Ratna Sarumpaet yang lahir di Tarutung, Tapanuli Utara, 16 Juli 1949; umur 66 tahun adalah seniman Indonesia yang banyak mengeluti dunia panggung teater, selain sebagai aktivis organisasi sosial dengan mendirikan Ratna Sarumpaet Crisis Centre. Ratna terkenal dengan pementasan monolog Marsinah Menggugat, yang banyak dicekal di sejumlah daerah pada era administrasi Orde baru. Ratna Sarumpaet dibesarkan di keluarga Batak Kristen yang aktif dalam politik. Dia adalah anak ke lima dari 9 bersaudara - 7 perempuan dan 2 laki-laki. Dia menjadi Islam setelah menikah dengan seorang pengusaha Arab-Indonesia, Achmad Fahmy Alhady. Dari pernikahannya dia melahirkan 4 anak, Mohammad Iqbal Alhady, Fathom Saulina, Ibrahim Alhady dan Atiqah Hasiholan serta dikaruniai 5 cucu laki-laki dari dua anaknya yang sudah menikah.
Sempat menempuh kuliah di Fakultas Teknik Arsitektur dan Fakultas Hukum UKI, Ratna memilih kesenian sebagai alat perjuangannya. Keberpihakannya pada orang-orang kecil dan marginal menjadi tema setiap karya yang dilahirkannya yang mengupas secara terbuka masalah-masalah kemanusiaan, kebenaran dan keadilan serta mempertanyakannya secara frontal ke hadapan pemerintah. Dalam lima belas tahun terakhir, di tengah kesibukannya sebagai aktivis HAM dan kemanusiaan, Ratna telah menghasilkan sembilan naskah drama, yang membuatnya dikenal dalam bidangnya. Seluruh naskah itu ditulis untuk memprotes adanya tindak ketidakadilan dalam pemerintahan yang cenderung menindas kaum kecil dan kelompok minoritas. Semua naskah diatas disutradarainya sendiri dan diproduksi / dipentaskan kelompok drama Satu Merah Panggung, yang didirikannya 1974.

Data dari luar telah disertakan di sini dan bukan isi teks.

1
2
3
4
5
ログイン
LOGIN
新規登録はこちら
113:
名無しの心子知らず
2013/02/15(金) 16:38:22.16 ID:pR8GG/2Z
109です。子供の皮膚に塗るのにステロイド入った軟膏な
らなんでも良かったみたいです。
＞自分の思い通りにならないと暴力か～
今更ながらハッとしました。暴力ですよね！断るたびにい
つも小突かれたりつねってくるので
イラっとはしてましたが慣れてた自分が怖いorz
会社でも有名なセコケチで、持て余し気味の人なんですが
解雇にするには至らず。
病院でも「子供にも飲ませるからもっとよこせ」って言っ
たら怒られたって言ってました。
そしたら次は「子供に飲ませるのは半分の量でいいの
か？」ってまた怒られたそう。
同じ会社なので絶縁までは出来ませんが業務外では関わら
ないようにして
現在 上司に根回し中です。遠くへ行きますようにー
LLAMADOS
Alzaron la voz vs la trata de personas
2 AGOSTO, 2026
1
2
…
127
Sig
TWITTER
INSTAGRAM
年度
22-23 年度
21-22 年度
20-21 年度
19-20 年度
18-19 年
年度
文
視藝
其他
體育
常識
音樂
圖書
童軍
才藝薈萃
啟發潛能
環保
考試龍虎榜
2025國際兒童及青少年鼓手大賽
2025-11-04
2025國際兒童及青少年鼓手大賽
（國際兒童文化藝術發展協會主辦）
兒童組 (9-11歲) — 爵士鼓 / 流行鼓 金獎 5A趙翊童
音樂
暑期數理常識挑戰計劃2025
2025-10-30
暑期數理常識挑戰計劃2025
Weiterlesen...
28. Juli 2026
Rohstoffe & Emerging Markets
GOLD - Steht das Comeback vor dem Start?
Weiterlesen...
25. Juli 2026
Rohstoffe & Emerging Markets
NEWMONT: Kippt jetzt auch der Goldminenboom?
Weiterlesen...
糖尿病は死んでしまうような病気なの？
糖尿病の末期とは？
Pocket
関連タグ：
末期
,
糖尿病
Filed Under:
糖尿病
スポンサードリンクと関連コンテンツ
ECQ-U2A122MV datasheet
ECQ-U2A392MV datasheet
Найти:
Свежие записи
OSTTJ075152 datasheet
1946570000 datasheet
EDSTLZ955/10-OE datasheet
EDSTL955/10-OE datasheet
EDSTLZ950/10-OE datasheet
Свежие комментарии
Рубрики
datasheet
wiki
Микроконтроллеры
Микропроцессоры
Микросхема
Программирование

Di era 90-an Ratna dikenal karena terlibat sebagai aktivis dalam kasus Marsinah dan membela penderitaan rakyat Aceh yang terjebak dalam perang antara TNI dan GAM. Hal ini menyebabkan timbulnya masalah antara dia dengan administrasi Orde Baru kala itu. Pada kampanye Pemilu 1997 menjelang jatuhnya administrasi Orde Baru, ia bersama kelompok teaternya bergabung dengan kampanye Partai Persatuan Pembangunan (PPP). Dia sempat dikurung ketat oleh kepolisian di sepanjang jalan Warung Buncit, dimana Ratna dan kawan-kawan mengusung sebuah keranda bertuliskan “DEMOKRASI”. Karena hal ini Ratna dan kawan-kawannya sempat ditangkap dan diinterogasi selama 24 jam.
Pada September 1997 Kepala Kepolisian RI menutup kasus pembunuhan Marsinah dengan alasan bahwa DNA Marsinah dalam penyelidikan telah terkontaminasi. Setelah penutupan kasus ini, Ratna menulis monolog "Marsinah Menggugat" dan mengusungnya dalam sebuah tur ke sebelas kota di Jawa dan Sumatera. Monolog ini dianggap sebagai karya provokatif, di setiap kota yang mereka datangi, Ratna dan timnya terus mendapat tekanan ketat dari pihak aparat pemerintahan kala itu. Di Surabaya, Bandung dan Bandar Lampung, pertunjukan ini bahkan dibubarkan secara represif oleh pasukan anti huru-hara.
Dengan tingginya kontroversi Marsinah Menggugat, Ratna berhasil membuat kasus pembunuhan Marsinah mencuat. Sebaliknya, sejak itu rumah Ratna di Kampung Melayu Kecil sekaligus menjadi sanggar Satu Merah Panggung terus diawasi intel. Setelah selama 2 tahun melakukan penelitian dan menulis, 10 Desember 2010 - di Tugu Perdamaian kota Ambon, bertepatan dengan hari HAM sedunia, Ratna meluncurkan Novel "Maluku Kobaran Cintaku" sebuah novel fiksi dengan latar belakang kerusuhan antar agama yang pernah melanda Maluku tahun 1999 – 2004. Novel itu hari-hari ini sedang disiapkan untuk dituangkan ke film layar lebar.